* _What you are asked to do_
Reproduce the records below exactly as they appear.

Collected data entries:
+ + +

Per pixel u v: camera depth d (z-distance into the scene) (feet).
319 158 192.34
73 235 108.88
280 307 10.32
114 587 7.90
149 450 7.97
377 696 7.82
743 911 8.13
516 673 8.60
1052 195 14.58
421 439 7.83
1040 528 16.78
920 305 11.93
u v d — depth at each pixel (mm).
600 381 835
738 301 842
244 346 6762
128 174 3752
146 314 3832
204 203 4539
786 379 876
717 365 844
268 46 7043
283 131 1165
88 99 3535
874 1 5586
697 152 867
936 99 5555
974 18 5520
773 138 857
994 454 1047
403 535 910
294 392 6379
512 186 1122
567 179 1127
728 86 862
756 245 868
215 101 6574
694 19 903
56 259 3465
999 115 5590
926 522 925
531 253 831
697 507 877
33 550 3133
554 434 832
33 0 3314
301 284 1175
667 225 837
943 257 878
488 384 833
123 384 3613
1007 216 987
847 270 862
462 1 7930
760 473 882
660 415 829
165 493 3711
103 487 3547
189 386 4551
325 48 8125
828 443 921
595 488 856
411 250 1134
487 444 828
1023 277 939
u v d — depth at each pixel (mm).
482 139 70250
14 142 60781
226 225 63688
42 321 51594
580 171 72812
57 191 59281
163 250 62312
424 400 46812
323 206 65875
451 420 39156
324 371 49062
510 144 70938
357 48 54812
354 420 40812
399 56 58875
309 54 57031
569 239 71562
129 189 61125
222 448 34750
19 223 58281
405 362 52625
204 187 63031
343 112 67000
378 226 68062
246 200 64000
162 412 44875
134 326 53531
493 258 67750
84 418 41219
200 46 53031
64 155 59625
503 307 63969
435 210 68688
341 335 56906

+ + +

* _Written solution_
Per pixel u v: camera depth d (z-distance into the scene) (feet).
319 158 192.34
73 235 108.88
280 307 10.32
114 587 7.90
149 450 7.97
377 696 7.82
743 911 8.13
516 673 8.60
1052 195 14.58
421 439 7.83
1040 528 16.78
920 305 11.93
u v d — depth at each pixel (mm).
600 381 835
738 301 842
244 346 6762
128 174 3752
146 314 3832
204 203 4539
786 379 876
717 365 844
268 46 7043
283 131 1165
88 99 3535
874 1 5586
697 152 867
936 99 5555
974 18 5520
773 138 857
994 454 1047
403 535 910
294 392 6379
512 186 1122
567 179 1127
728 86 862
756 245 868
215 101 6574
694 19 903
56 259 3465
999 115 5590
926 522 925
531 253 831
697 507 877
33 550 3133
554 434 832
33 0 3314
301 284 1175
667 225 837
943 257 878
488 384 833
123 384 3613
1007 216 987
847 270 862
462 1 7930
760 473 882
660 415 829
165 493 3711
103 487 3547
189 386 4551
325 48 8125
828 443 921
595 488 856
411 250 1134
487 444 828
1023 277 939
u v d — depth at each pixel (mm).
482 139 70250
14 142 60781
226 225 63688
42 321 51594
580 171 72812
57 191 59281
163 250 62312
424 400 46812
323 206 65875
451 420 39156
324 371 49062
510 144 70938
357 48 54812
354 420 40812
399 56 58875
309 54 57031
569 239 71562
129 189 61125
222 448 34750
19 223 58281
405 362 52625
204 187 63031
343 112 67000
378 226 68062
246 200 64000
162 412 44875
134 326 53531
493 258 67750
84 418 41219
200 46 53031
64 155 59625
503 307 63969
435 210 68688
341 335 56906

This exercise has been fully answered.